Когда мы отошли, я спросила Льюиса:
— Почему вы перестали быть любезным с Дороти?
— Но ведь это она пригласила Эвелину; никто не просил приглашать ее. Я не стала спорить и погрузилась в созерцание убийц, которые замерли в
момент убийства вслед за своими жертвами, застывшими в смертельной агонии; сидя на кровати роженицы, маленькая мексиканка пяти лет баюкала новорожденного; Геринг умирал на носилках, а на виселицах раскачивались повешенные в немецких мундирах. За колючей проволокой громоздились восковые трупы. Я смотрела на них в изумлении. Вот уже и Бухенвальд, и Дахау отступали в глубь истории, подобно скормленным львам христианам из музея Гревена. Когда я, оглушенная солнцем, очутилась на улице, Европа, вся целиком, отодвинулась куда-то на край света. Я смотрела на женщин с обнаженными плечами, на мужчин в разрисованных рубашках, которые хрустели хот-догами или лизали мороженое: никто не говорил на моем языке, да и сама я забыла его; я утратила все свои воспоминания и даже собственный образ: у Льюиса не было зеркала на высоте моих глаз, и я красилась чуть ли не вслепую перед карманным зеркальцем; я едва помнила, кто я есть, и задавалась вопросом: существует ли еще Париж.
До меня донесся сердитый голос Дороти:
— Вы решили вернуться и даже не спросили мнения Анны.
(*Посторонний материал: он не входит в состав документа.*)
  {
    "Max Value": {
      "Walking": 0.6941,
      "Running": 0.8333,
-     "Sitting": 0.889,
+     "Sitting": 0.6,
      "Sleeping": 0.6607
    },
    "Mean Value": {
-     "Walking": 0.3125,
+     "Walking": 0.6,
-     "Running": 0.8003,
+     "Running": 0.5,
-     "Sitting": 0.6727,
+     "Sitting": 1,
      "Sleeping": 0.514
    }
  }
Говорят, в семь часов будут показывать старые немые фильмы, и еще рассказывали о каком-то потрясающем фокуснике.
В голосе ее звучала мольба, но лица окружающих не дрогнули.
— Давайте все-таки вернемся! — сказал Вилли. — Нас ждет мартини, и все проголодались.
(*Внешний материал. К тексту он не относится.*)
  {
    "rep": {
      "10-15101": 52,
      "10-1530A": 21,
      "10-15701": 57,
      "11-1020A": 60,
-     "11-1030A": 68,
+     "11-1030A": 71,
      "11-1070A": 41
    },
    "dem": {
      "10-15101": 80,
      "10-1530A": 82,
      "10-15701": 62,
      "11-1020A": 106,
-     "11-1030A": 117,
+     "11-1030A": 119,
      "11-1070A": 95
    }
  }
— Мужчины такие эгоисты! — прошептала Дороти.
Я села между ней и Вилли в ее старый автомобиль; она была до того огорчена, что всю дорогу хранила молчание, я — тоже. Выйдя из машины, она схватила меня за руку и неожиданно спросила:
— Почему вы не останетесь здесь? Вы должны остаться.
— Я не могу.
— Но почему? Это очень жаль!
— Я не могу.
— Но вы, по крайней мере, вернетесь? Приезжайте весной: здесь это самое прекрасное время.
— Я попробую.
«По какому праву она так разговаривает со мной? — с раздражением думала я, входя в дом. — К чему эта праздная доброжелательность, в то время как Льюис ни разу не спросил меня: "Вы вернетесь?"» Я поспешно взяла стакан мартини, который протягивал мне Вилли. Нервы у меня были на пределе. Я с тоской смотрела на стол, заставленный паштетами, салатами, пирогами: на уничтожение всего этого уйдет немало времени! Дороти исчезла, потом вернулась, густо напудренная, в жалком длинном платье в цветочек. Смеясь, прибыли, в свою очередь, Берт, Вирджиния, Эвелина и Льюис. Они говорили все вместе, и я не пыталась следить за ходом разговора; я смотрела на Льюиса, снова ставшего очень веселым, и спрашивала себя: «Когда я останусь с ним наедине?» Так я некогда дожидалась ухода Тедди или Марии. Но сегодня мое нетерпение казалось глупым: вдали от других Льюис не станет ближе ко мне. Берт поставил мне на колени тарелку с сандвичами, он улыбался, и я услышала его вопрос:
— Вы были в Париже двадцать второго августа тысяча девятьсот сорок четвертого года?